Age-related social communication decline in ASD?

How do the social skills of children with autism spectrum disorder (ASD) change over time? Previous research demonstrates mixed results on social skill stability, depending on what is measured, how, and with what tests. Some studies have found stability or improvement of social skills from early childhood through high school, while others have found decline across these years.
In this study of 324 children with autism spectrum disorders (ASD) and 438 typically-developing children (ages 4–29), data were collected from three sources:

  • Autism Diagnostic Interview—Revised (ADI-R), a “parent interview”
  • Autism Diagnostic Observation Schedule—2 (ADOS-2), a “semi-structured” observation
  • the Social Responsiveness Scale (SRS-2), an “informant report”

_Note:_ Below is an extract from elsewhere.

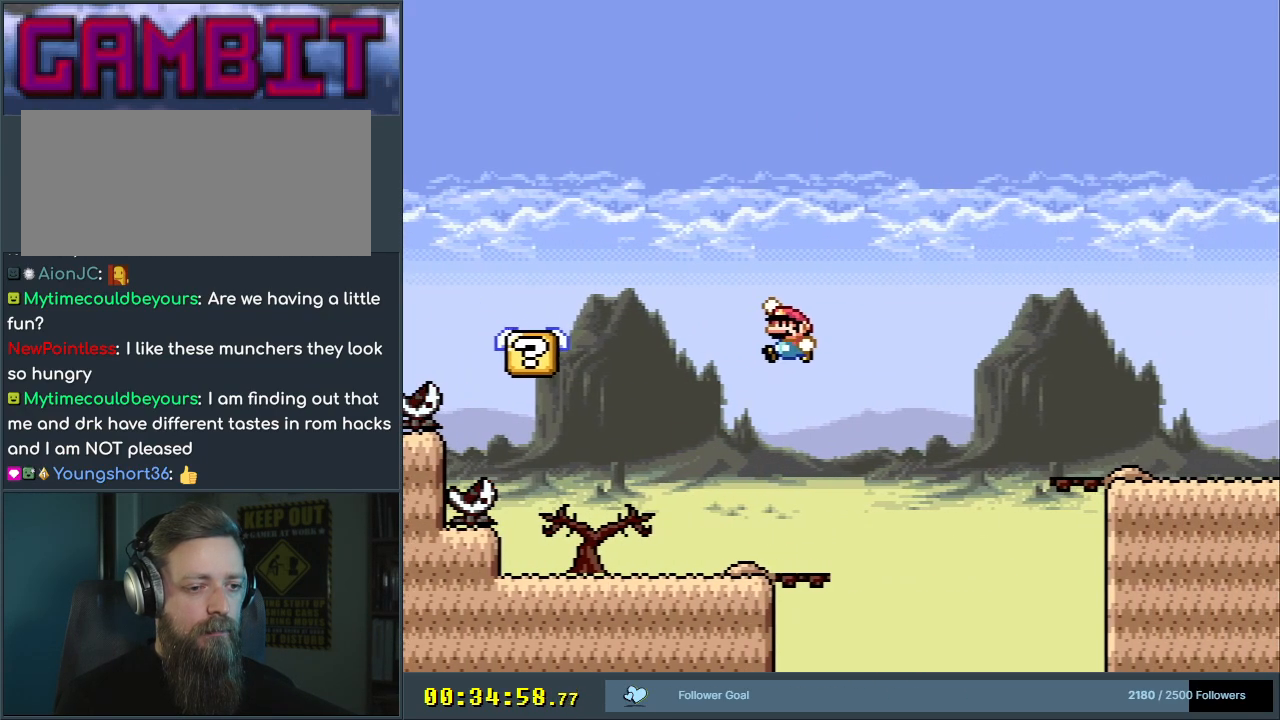
{"buttons": ["B", "Y", "DPAD_RIGHT"], "events": [[150, "DPAD_LEFT", "up"], [283, "DPAD_RIGHT", "down"], [500, "B", "down"]]}
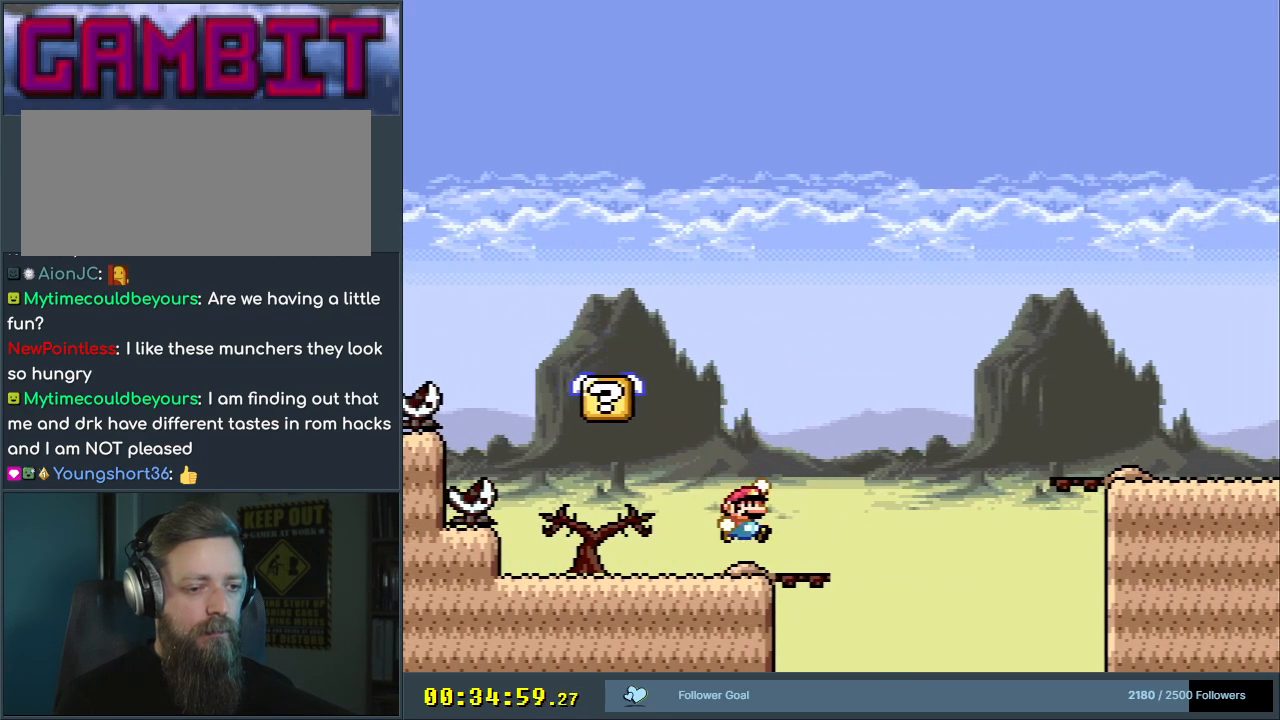
{"buttons": ["B", "Y", "DPAD_RIGHT"], "events": []}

They found that, “ parent-reported social–communicative functioning, children, adolescents, and young adults with ASD demonstrated a general pattern of age-related declines in these scores.” Now—could the social skills of children with ASD truly get worse over time? Possibly. However, we can’t quite jump to that conclusion. It could instead be that the older groups in the study had poorer access to early intervention. It could be that higher social expectations are put on older children, particularly in these tests. It could be that parents of typically-developing children over-estimate their child’s social skills, while parents of children with ASD under-estimate. It could be a combination of factors.
As clinicians, what this data does tell us is that we need to be particularly attentive to children’s with ASD's social–communicative skills as they grow older even if they’ve previously performed within normal limits (e.g. in the early elementary years). It’s not inconceivable that some of these children may need to come back onto our caseloads later.

Wallace, G.L., Dudley, K., Anthony, L., Pugliese, C.E., Orionzi, B., Clasen, L., ... Kenworthy, L. (2016). Divergence of age-related differences in social-communication: improvements for typically developing youth but declines for youth with autism spectrum disorder. Journal of Autism and Developmental Disorders. Epub ahead of print. doi:10.1007/s10803-016-2972-5.